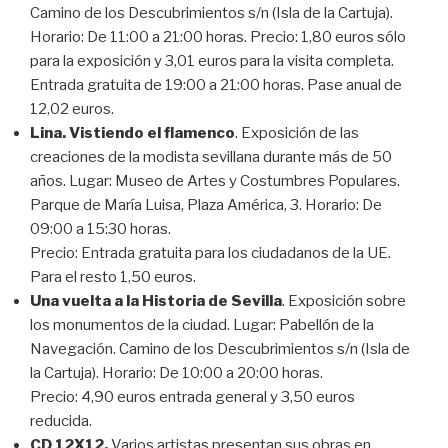
Camino de los Descubrimientos s/n (Isla de la Cartuja).
Horario: De 11:00 a 21:00 horas. Precio: 1,80 euros sólo
para la exposición y 3,01 euros para la visita completa.
Entrada gratuita de 19:00 a 21:00 horas. Pase anual de
12,02 euros.
Lina. Vistiendo el flamenco
. Exposición de las
creaciones de la modista sevillana durante más de 50
años. Lugar: Museo de Artes y Costumbres Populares.
Parque de María Luisa, Plaza América, 3. Horario: De
09:00 a 15:30 horas.
Precio: Entrada gratuita para los ciudadanos de la UE.
Para el resto 1,50 euros.
Una vuelta a la Historia de Sevilla
. Exposición sobre
los monumentos de la ciudad. Lugar: Pabellón de la
Navegación. Camino de los Descubrimientos s/n (Isla de
la Cartuja). Horario: De 10:00 a 20:00 horas.
Precio: 4,90 euros entrada general y 3,50 euros
reducida.
CD 12X12.
Varios artistas presentan sus obras en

The task: Whenever the string "gratuita" shows up in a line above, copy that line.

Task result:
Entrada gratuita de 19:00 a 21:00 horas. Pase anual de
Precio: Entrada gratuita para los ciudadanos de la UE.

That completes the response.